Great. As bad as it sounds, I am now only a 'worrier'.
But now, as careless as I get, I do still panic somehow, but I'd just let those feelings pass and beat themselves, while the obstacle still lies ahead. I guess the numbness came from how bad and unfortunate things keep coming to me, and might as well force me to get used to them. I need a jerk. A quick shock. Ah reality scares me for the moment. Help. Yeah, that's what I really need. But who would? I was thinking through all the wrong things I may have done, or was I simply to drag myself closer to God? I mean I haven't been drifting away that much. So why the hell am I feeling so lifeless?
Going over life, I realized it really is like a wheel. All the ups and downs all together. Being on the very top, to the very bottom. Loving, hating, forgiving, than back to loving. The pattern of hardwork, making decisions, then achievements. And there. The wheel keeps turning. Playing you. But i feel like no life has been so much more of a pattern than mine is. I could guess what would come up next on some occasions. But even so, I still come accross unwanted expectations that lead to disappointments. Wake up! I've been there, done that. But I would still get the same disappointments and all. Why do I even let myself accept that pattern? I want a change in every step of my life. Not having to rerun through the same pattern, whether it's in elementary or in college life. Other than that, luck seems to take sides. It picks on people. I had my fun ride last semester. I had everything in place, and everything was going well; good grades, good times. But this semester is very close to hell. My grades = chaos. Less free time. I come home less often. Less time to hang out with friends, which makes some of us not as close as we used to be. And you name it. May I sigh now?

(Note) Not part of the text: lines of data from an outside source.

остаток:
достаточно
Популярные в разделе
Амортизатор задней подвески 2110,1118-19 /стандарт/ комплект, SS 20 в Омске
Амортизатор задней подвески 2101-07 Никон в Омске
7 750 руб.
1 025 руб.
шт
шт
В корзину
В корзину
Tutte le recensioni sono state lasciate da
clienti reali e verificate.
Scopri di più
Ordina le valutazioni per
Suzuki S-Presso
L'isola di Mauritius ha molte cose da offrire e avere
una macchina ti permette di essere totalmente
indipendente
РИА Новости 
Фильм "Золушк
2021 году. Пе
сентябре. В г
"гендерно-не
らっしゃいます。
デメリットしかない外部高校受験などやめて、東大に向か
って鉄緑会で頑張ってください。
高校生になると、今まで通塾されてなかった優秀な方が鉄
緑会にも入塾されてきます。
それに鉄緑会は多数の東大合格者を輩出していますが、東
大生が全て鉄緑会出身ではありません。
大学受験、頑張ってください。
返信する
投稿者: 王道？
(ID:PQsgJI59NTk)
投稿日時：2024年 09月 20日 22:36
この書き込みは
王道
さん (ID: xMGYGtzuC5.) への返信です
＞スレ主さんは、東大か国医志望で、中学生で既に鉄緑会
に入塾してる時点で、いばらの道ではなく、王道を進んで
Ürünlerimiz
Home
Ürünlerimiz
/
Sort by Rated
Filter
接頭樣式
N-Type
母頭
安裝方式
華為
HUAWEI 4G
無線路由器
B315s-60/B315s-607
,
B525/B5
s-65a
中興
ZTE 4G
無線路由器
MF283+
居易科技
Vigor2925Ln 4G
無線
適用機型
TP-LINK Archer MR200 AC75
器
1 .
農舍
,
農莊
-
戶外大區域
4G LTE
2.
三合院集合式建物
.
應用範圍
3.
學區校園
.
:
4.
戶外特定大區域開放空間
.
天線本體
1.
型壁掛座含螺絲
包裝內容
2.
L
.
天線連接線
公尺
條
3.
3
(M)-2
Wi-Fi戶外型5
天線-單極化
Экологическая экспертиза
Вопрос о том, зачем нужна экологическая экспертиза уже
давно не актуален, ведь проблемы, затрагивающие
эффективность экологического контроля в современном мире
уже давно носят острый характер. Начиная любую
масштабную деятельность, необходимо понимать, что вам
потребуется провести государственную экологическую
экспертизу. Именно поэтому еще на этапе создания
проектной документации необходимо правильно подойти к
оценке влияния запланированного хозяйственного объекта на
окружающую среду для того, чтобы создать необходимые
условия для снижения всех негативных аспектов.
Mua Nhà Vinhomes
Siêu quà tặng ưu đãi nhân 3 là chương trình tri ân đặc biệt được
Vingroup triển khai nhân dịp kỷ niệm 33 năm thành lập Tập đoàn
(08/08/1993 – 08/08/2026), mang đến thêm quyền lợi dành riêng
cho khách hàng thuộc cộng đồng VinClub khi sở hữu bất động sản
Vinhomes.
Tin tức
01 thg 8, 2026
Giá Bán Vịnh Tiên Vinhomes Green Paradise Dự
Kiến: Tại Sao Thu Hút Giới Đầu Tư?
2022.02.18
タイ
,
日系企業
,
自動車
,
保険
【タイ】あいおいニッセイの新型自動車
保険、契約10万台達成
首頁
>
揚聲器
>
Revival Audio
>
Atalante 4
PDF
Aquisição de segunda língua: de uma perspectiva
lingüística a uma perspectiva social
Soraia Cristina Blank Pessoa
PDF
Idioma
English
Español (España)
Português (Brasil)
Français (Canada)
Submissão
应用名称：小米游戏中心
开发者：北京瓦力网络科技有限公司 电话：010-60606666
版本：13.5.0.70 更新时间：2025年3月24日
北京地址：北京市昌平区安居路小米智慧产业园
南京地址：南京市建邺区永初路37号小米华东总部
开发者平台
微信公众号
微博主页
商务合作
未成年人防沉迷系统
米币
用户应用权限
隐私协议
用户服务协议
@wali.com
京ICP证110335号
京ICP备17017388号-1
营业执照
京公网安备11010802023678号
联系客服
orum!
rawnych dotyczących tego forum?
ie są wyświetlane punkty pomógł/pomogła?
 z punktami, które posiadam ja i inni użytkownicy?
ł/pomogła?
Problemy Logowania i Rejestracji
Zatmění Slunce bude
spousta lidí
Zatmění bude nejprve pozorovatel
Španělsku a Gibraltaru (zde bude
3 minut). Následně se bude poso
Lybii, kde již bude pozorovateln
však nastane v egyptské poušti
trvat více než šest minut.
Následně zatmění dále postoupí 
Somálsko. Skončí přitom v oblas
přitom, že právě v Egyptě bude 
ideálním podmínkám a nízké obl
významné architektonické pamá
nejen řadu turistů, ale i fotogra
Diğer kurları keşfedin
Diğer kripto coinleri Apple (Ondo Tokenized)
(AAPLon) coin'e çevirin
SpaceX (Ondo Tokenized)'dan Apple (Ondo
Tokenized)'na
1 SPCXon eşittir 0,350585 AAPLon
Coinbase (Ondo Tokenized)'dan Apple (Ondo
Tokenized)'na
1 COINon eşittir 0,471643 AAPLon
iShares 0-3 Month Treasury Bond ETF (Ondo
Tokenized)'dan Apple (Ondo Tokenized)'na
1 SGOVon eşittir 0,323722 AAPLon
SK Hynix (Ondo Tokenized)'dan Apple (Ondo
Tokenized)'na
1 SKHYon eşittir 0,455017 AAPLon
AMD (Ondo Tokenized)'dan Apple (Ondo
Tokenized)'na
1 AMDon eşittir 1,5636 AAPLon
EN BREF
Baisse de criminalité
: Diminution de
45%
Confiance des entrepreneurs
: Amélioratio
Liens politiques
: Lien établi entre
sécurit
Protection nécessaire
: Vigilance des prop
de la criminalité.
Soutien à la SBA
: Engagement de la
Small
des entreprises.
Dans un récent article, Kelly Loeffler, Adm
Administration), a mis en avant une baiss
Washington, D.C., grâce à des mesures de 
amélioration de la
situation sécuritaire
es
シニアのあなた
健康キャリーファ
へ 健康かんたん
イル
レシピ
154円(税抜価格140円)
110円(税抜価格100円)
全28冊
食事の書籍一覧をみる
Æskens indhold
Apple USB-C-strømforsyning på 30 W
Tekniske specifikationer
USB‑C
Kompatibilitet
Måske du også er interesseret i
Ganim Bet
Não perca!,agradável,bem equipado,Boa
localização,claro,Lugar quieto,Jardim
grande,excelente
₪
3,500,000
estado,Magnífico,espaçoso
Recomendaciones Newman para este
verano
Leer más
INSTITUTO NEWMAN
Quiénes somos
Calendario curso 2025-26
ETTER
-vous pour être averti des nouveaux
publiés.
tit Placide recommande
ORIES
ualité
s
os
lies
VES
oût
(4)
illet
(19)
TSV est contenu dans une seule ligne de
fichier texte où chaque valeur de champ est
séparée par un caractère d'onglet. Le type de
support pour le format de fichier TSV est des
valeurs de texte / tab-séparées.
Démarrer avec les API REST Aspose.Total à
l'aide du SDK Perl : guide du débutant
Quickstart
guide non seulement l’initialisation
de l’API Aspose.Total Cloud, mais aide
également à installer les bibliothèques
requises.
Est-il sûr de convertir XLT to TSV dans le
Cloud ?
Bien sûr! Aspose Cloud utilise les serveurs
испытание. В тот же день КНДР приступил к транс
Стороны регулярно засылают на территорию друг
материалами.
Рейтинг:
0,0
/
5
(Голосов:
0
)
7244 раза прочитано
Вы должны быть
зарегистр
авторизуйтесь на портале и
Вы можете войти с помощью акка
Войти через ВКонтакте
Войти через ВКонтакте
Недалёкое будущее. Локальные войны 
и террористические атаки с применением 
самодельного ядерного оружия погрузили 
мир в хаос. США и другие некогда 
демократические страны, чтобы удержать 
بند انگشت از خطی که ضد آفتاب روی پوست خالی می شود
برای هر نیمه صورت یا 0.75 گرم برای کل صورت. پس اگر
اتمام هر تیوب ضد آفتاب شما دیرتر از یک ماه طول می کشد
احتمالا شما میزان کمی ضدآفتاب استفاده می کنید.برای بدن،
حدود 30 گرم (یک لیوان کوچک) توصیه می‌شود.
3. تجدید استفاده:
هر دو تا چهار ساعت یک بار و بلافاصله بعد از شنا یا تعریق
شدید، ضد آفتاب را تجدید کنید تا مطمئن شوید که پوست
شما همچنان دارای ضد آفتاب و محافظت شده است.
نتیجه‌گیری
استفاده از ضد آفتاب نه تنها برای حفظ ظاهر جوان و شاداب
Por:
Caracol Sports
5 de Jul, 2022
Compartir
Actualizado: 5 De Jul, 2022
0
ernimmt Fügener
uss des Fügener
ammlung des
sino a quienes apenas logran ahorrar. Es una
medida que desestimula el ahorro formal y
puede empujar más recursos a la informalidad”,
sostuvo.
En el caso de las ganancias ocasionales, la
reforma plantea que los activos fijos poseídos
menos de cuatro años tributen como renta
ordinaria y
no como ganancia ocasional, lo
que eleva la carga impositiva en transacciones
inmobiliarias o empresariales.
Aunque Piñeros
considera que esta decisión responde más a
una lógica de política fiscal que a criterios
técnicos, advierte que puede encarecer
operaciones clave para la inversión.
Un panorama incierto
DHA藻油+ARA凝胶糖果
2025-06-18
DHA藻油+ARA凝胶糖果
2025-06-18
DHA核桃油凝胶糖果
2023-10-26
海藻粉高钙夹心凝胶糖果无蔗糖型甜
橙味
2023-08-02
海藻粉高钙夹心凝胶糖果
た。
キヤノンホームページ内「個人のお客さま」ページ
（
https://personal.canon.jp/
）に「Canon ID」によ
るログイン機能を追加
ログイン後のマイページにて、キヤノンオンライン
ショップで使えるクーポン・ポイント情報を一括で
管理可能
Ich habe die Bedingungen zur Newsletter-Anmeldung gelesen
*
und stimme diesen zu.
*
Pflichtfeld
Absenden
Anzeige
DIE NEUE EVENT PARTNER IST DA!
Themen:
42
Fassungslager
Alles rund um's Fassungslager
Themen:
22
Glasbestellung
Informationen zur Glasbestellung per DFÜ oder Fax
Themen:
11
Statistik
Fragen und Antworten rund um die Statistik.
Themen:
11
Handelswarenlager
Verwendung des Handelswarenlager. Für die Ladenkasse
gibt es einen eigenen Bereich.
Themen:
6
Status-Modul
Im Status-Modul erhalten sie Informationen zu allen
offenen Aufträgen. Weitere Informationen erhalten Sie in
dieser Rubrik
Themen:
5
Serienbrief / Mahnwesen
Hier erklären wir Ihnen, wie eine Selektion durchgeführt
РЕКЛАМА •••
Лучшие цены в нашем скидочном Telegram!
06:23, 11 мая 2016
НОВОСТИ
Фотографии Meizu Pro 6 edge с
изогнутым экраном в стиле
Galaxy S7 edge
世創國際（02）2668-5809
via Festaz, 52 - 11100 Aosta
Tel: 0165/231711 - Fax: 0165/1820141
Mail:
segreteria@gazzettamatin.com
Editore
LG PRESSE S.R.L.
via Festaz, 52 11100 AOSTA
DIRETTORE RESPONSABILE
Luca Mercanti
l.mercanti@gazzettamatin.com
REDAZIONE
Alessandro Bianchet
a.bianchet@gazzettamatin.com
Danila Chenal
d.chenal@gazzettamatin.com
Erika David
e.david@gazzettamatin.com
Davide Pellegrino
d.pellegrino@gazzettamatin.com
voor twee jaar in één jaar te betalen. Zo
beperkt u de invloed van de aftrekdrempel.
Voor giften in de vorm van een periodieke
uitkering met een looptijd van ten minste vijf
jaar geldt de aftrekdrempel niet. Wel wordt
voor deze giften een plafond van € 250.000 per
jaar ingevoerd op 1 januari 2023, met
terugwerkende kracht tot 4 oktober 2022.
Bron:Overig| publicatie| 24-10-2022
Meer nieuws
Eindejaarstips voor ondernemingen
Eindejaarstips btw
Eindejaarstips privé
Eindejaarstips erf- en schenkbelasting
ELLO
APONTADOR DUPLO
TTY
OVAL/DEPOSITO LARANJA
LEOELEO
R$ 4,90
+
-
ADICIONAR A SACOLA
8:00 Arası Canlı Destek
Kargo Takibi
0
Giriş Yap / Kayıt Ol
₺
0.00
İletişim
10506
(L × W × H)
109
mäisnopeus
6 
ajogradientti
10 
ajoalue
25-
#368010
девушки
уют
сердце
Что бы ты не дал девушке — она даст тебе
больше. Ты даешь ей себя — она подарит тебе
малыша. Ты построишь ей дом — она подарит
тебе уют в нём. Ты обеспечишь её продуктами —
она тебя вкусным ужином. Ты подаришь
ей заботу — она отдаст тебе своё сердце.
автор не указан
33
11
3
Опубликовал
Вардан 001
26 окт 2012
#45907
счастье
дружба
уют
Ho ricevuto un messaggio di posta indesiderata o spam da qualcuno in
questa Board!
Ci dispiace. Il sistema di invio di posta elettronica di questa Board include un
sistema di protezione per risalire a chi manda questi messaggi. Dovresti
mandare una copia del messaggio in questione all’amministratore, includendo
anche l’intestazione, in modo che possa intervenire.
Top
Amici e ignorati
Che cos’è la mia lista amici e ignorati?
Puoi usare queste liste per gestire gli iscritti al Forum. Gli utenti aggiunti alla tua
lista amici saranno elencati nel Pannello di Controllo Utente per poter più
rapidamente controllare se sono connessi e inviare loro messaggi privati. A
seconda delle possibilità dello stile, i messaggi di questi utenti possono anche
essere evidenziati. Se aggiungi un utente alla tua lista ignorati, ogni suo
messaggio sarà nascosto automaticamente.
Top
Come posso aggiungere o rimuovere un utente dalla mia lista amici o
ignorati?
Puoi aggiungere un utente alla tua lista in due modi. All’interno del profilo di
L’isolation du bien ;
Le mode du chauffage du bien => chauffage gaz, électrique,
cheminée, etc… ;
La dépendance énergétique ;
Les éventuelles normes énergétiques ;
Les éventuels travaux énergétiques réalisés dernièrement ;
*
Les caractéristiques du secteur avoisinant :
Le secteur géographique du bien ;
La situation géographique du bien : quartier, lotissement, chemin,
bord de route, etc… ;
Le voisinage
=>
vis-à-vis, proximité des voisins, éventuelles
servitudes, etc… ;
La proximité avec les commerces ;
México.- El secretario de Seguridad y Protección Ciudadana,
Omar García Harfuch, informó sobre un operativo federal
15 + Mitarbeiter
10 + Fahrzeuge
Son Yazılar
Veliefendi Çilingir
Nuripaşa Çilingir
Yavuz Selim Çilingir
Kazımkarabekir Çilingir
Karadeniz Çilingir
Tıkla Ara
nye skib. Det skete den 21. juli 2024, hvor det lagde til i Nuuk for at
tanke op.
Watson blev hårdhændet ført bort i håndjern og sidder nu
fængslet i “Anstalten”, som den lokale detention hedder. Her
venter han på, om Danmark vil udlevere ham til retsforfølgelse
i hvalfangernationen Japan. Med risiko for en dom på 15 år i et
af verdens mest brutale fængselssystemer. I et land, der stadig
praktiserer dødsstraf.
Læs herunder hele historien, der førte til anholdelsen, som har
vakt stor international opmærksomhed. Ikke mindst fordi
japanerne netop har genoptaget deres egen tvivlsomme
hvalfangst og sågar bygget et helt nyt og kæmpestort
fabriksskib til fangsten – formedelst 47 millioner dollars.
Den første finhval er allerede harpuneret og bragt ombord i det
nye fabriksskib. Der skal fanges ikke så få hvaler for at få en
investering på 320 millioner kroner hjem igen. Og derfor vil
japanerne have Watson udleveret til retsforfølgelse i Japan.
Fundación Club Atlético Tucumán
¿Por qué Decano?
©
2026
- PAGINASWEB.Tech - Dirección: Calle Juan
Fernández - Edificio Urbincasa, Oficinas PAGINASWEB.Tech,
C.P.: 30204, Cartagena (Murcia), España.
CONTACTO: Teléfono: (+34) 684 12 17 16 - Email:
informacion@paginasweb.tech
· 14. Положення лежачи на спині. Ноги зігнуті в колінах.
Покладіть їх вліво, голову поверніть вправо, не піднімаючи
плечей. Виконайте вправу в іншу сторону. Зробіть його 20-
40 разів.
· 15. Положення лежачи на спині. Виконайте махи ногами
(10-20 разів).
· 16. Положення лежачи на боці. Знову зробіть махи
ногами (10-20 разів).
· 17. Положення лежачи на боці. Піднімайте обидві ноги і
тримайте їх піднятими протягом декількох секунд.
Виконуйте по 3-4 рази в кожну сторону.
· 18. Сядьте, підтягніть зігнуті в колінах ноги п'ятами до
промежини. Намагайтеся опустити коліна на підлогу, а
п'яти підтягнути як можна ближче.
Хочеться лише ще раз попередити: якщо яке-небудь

Anyhow, the wheel has put me at the very bottom. And hell-o, I'm stuck down here, I just don't seem to be coming back up any time soon. It feels longer than it usually is. I would usually meet ease faster than this. The sunshine just doesn't seem to show up after the rain like it's supposed to, where it usually does, really. This restlessness is taking to long. So is this the part where the pattern is being broken? But why does the pattern stop at a such an awful part?
I want to be on top again. I want my carefree days back!
Oh what a gloomy post I'm creating. But nothing serves you better than writing your feelings out, is there? That's really what this blog is for, so... mind me not.